This post is a summary of the article “Small Hinges, Great Doorways: How Some Descendants of an Enslaved Youth Unexpectedly Became Prominent Utah Citizens” by Jeffrey M. Bradshaw in Volume 63 of Interpreter: A Journal of Latter-day Saint Faith and Scholarship. All of the Interpreting Interpreter articles may be seen at https://interpreterfoundation.org/category/summaries/. An introduction to the Interpreting Interpreter series is available at https://interpreterfoundation.org/interpreting-interpreter-on-abstracting-thought/.
A video introduction to this Interpreter article is now available on all of our social media channels, including on YouTube at https://youtube.com/shorts/Cgdlh-6JQ4Q.
The Takeaway
Bradshaw tells the story of Abner Howell, a prominent African American Latter-day Saint in the early 20th century. Bradshaw proposes that Abner’s grandfather may have been a slave boy that Wilford Woodruff recorded teaching in Arkansas in 1835, and presents new records that shed light on Abner’s mission to reactivate Black members in various parts of the U.S.
The Summary
In this article, Jeffrey M. Bradshaw outlines proposed solutions to longstanding historical mysteries regarding Abner Howell, a prominent Utah citizen and African American Latter-day Saint. Some of those mysteries involve Abner’s father and grandfather”; page 392), Paul and Jackson Howell—Abner suggested that his father had been taught by Wilford Woodruff while Woodruff was on a mission in Arkansas. However, Woodruff’s mission took place 20 years before Abner’s father had been born, suggesting to some that Abner’s account was a fabrication. Bradshaw suggests that it was instead a mis-remembrance, and that Woodruff may have taught Abner’s grandfather instead. Woodruff’s 1835 journal does record a visit to the farm of a “Mr James P Kelleam” where he taught to an attentive congregation. This may have been a phonetic misspelling of the name “McClelland”, which is the name of the slaveholder for Jackson Howell. Though this does mean that Abner would have been confused on a number of points regarding his father and Woodruff, it could support the type of interaction with his family that Abner suggests.
There have also been questions regarding when Paul and his family emigrated to Utah, which Abner places in July 1887, but Abner’s biographers accept as 1890, based on the dating of the birth of Abner’s sister. Abner recalls attending John Taylor’s funeral in 1887, and the biographers’ dating of his sister’s birth turns out not to agree with available census records. Bradshaw goes on to outline the history of the Howells after their arrival in Salt Lake City, with Paul serving as the city’s first Black police detective (with early encouragement from President Woodruff and Abner becoming a star high school and college football player. Abner was baptized as a teen in part due to the race-positive content of the Book of Mormon and eventually served an unusual mission with his wife in 1951.

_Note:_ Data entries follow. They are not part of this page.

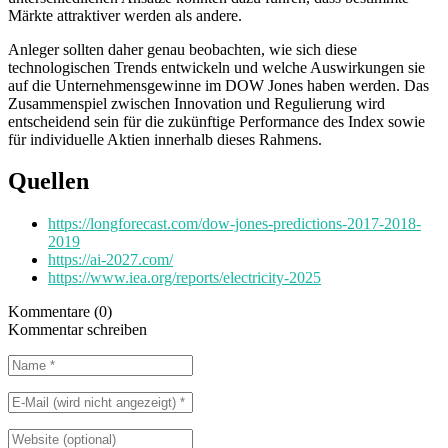
Märkte attraktiver werden als andere.
Anleger sollten daher genau beobachten, wie sich diese
technologischen Trends entwickeln und welche Auswirkungen sie
auf die Unternehmensgewinne im DOW Jones haben werden. Das
Zusammenspiel zwischen Innovation und Regulierung wird
entscheidend sein für die zukünftige Performance des Index sowie
für individuelle Aktien innerhalb dieses Rahmens.
Quellen
https://longforecast.com/dow-jones-predictions-2017-2018-
2019
https://ai-2027.com/
https://www.iea.org/reports/electricity-2025
Kommentare (0)
Kommentar schreiben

It’s that cross-country journey that serves as the final mystery that Bradshaw addresses, as the purpose of that mission has long been unclear. Historians have suggested that it was part of an effort to explore the creation of segregated congregations for Black saints, but direct evidence of that has been elusive. But a newly published transcript of a Pasadena California stake fireside by Abner provides much stronger confirmation of that purpose, indicating that he worked with Claude Peterson to bring Black members back to activity and explore establishing separate church units “as had been with some Spanish-speaking congregations, if it might make returning easier”. The focus was not on excluding Black members from otherwise White congregations, but on accommodating the wishes of Black saints.

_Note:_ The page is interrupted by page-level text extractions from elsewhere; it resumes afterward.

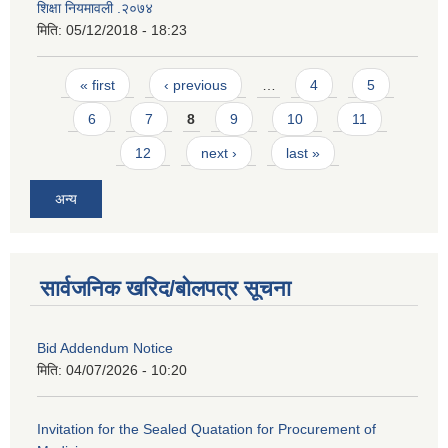
शिक्षा नियमावली .२०७४
मिति:
05/12/2018 - 18:23
Pages
« first
‹ previous
…
4
5
6
7
8
9
10
11
12
next ›
last »
अन्य
सार्वजनिक खरिद/बोलपत्र सूचना
Bid Addendum Notice
मिति:
04/07/2026 - 10:20
Invitation for the Sealed Quatation for Procurement of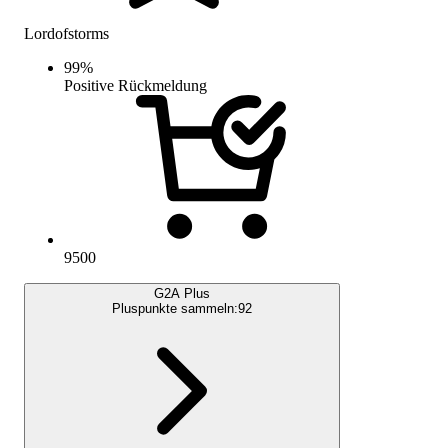
Lordofstorms
99
%
Positive Rückmeldung
9500
G2A Plus
Pluspunkte sammeln:
92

Abner’s life of faith and service represents a broad doorway of devotion that hinged in part on small acts by a variety of church leaders, ones that may have gone back several generations to a young Wilford Woodruff. As Bradshaw concludes:
“If, in the challenging circumstances of his life, Abner ever had doubts about the gospel he wholehearted embraced and lived with great vigor, no extant record of his life gives any indication of it… He was asked… ‘Why do you stay with that church?’ ‘Because it is the true church’ was his answer.”
The Reflection
The charge of racism continues to be one of the most frequent ones I see leveled against both the church and the Book of Mormon, and though one can understand such critical impulses, I think such charges are seriously undercut by stories like Abner’s. If a Black, Protestant teen facing relentless racism by his peers can find unique solace and validation in the words of Book of Mormon—validation that appeared absent to him in the Bible—then that ostensibly racist book is doing a pretty terrible job at being racist. And Abner’s conversion and his mission story help reinforce for me that so many in the church in that period were doing their best to demonstrate love and compassion for Black members of the church, even while supporting policies that made it hard to do so. That Christ-like example can be one that we all work to follow, even when maintaining and reinforcing doctrine and policies that will likely be more permanent than the priesthood ban.